I was at a training workshop in Portugal recently, and whilst there I entered into a rather fruitless conversation about the usefulness of a certain software tool in bioinformatics training.  I won’t bore you with the details.  I came to the conclusion that there are many different types of trainee, and I wanted to paint a portrait of a certain type of trainee that I have come across fairly frequently, and then see how realistic readers of this blog think that portrait is.

DISCLAIMER: I encounter many trainees, in person and through my blog/twitter feed; they come from many different institutes and universities around the world.  The portrait below by no means reflects any specific individual or project, and they certainly do not reflect experiences at any particular institute or institution, including my own.

Inspired by Welch et al, I thought I would create a persona!  Here goes:

Ian has just started a 4-year PhD project with Professor Lollipop, an internationally renowned A. bacterium expert.  A. bacterium is pathogenic to both humans and animals, and is found in soil and water.  Ian’s project involves the sequencing and analysis of 1000 environmental and clinical samples of A. bacterium, including genome assembly, genome annotation, SNP calling, phylogenetic comparison and biological interpretation.  The project therefore requires significant bioinformatics expertise.  Prof Lollipop does not have any of the bioinformatics skills necessary to do this himself, and nor do any of Ian’s other co-supervisors.  Ian graduated from the University of Westeros with a 2:1 in Microbiology, and accepted this PhD project immediately after graduation.  Ian’s experience of bioinformatics is a week long course on how to use Galaxy during his second year.  Ian has heard of Linux/Unix, but has never worked on that platform.  Ian is bright and enthusiastic, and has a good knowledge of how to use Windows and Microsoft Office.  The institute where Ian is doing his PhD has some Linux/Unix servers, but Ian needs to demonstrate competence before he will be allowed to use them.  The institute offers Linux/Unix training, but this is only run every 6 months and there is a waiting list.  The servers themselves use a slightly obscure version of Linux that is 1 major version out-of-date.  Ian would not be allowed to have admin rights on these servers and couldn’t install any software.  He would be allowed to install software to his home directory, but any software that depends on up-to-date system libraries or software would not work.  The institute does not allow Ian to use external clouds such as Amazon EC2 as they consider them unsecure.  Ian’s project comes with £5,000 per year to spend on consumables (a total of £20,000) but only £500 from the entire budget has been allocated to training, and that has already been given to the institute to fund their “core skills” training programme – which includes “paper writing”, “how to use powerpoint” etc workshops. Ian has been tasked with learning the skills he needs to do the data analysis himself, and is very keen; however, he is also extremely worried that he may not be able to complete his PhD as he doesn’t have those skills and nor does he feel he has the support to acquire them.

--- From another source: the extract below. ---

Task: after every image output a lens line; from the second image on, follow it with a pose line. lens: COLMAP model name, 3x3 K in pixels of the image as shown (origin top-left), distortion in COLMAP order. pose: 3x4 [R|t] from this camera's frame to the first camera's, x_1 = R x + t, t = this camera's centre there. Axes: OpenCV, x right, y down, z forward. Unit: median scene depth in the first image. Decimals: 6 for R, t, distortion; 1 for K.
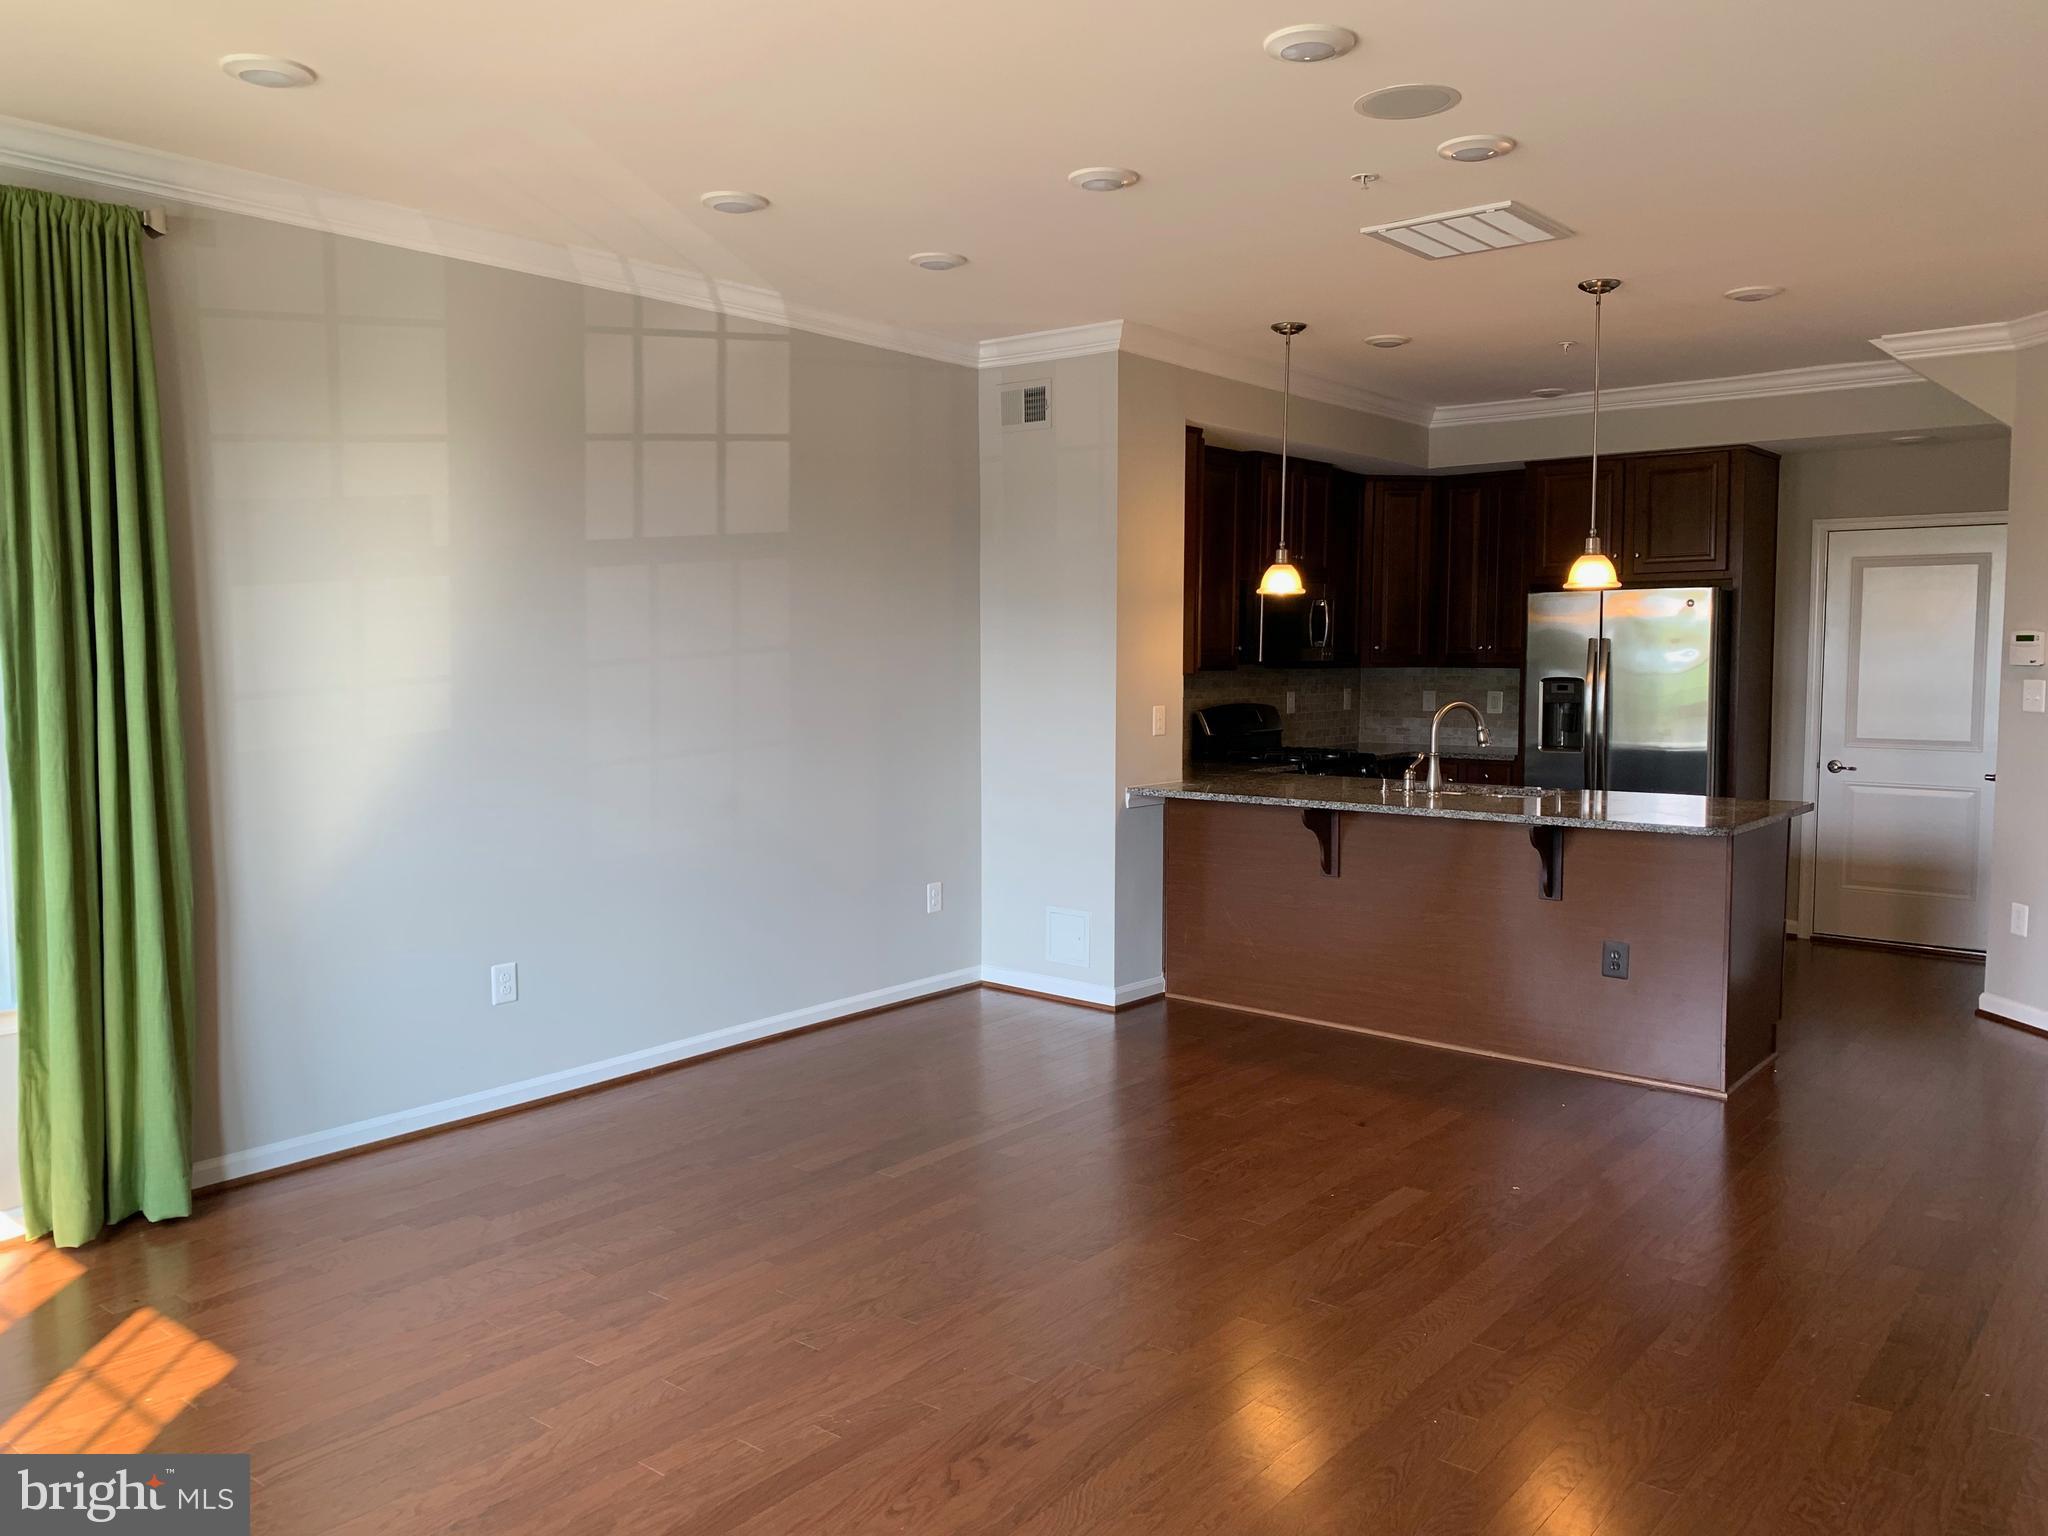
lens RADIAL K [[1546.8, 0, 1018.6], [0, 1546.8, 784.5], [0, 0, 1]] dist [0.090235, -0.154139]
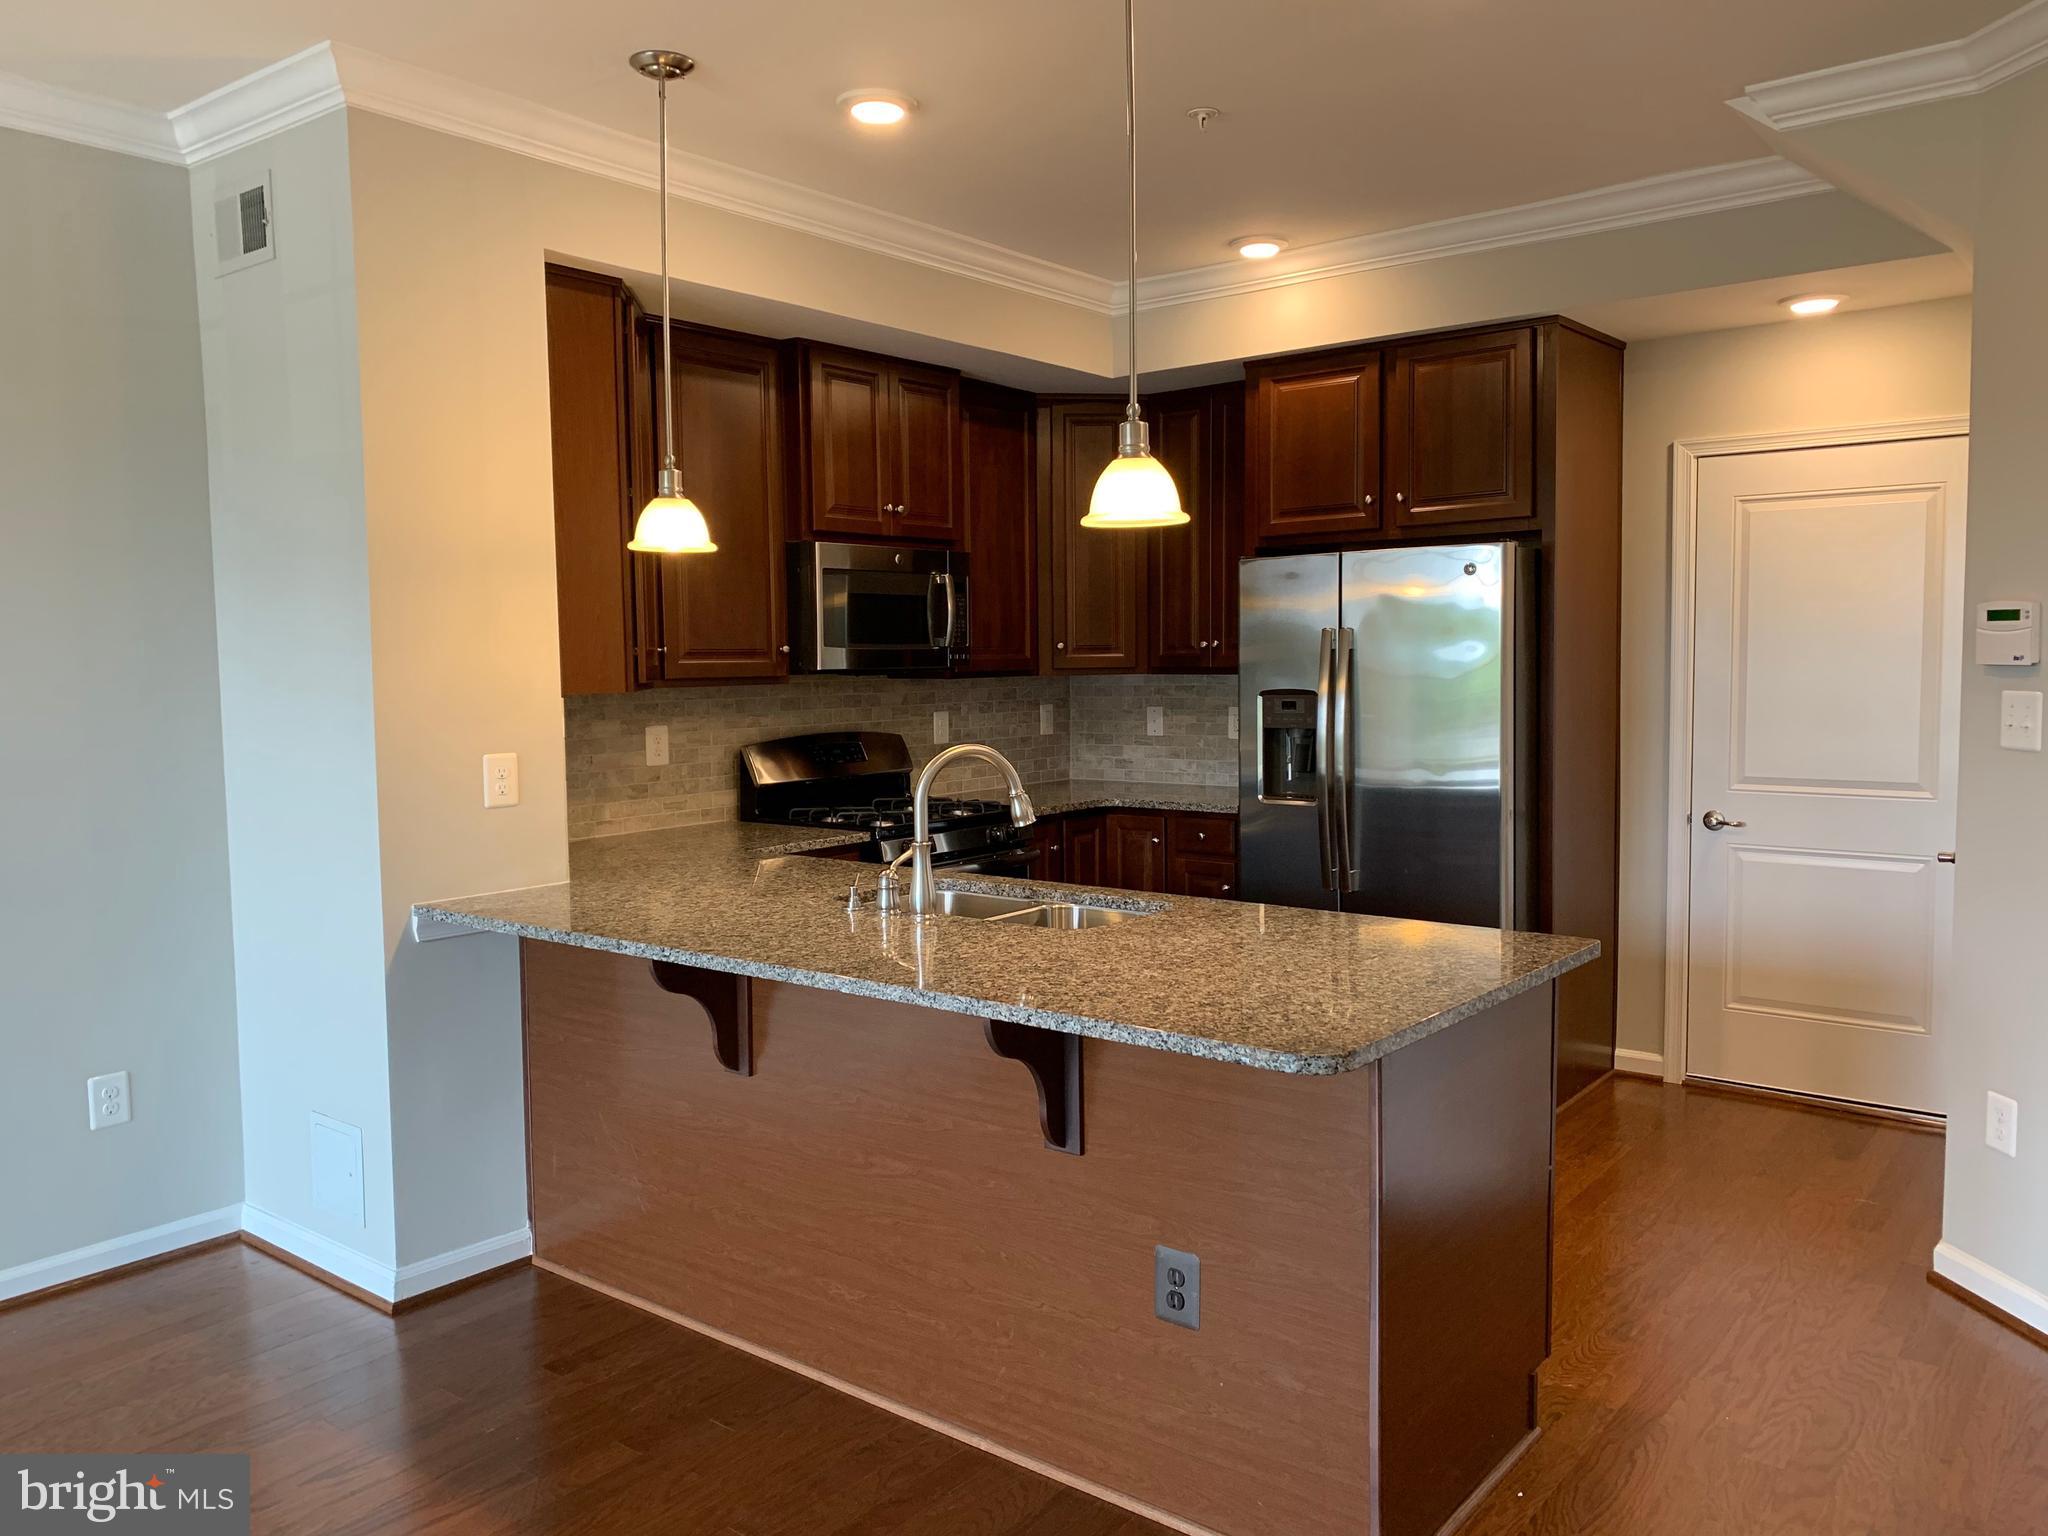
lens RADIAL K [[1560.6, 0, 1024.0], [0, 1560.6, 768.0], [0, 0, 1]] dist [0.092498, -0.157795]
pose [[0.999756, -0.014379, 0.016784, 0.237478], [0.014578, 0.999824, -0.011799, -0.031211], [-0.016612, 0.012041, 0.999790, 0.370066]]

So, question – do you think this is common?  Have you come across this type of person?  Are you this type of person?  Please comment below!

Now let’s extend the imagined scenario above to include the trainer:

Ian has managed to persuade Prof. Lollipop to fund a week long training course on NGS analysis at the University of Middle Earth.  You are the tutor on this training course.  Ian’s entire PhD depends on your ability to teach him everything he needs to know about bioinformatics.  Go!

Are you a trainer who has experienced this?  Thoughts?  Comments?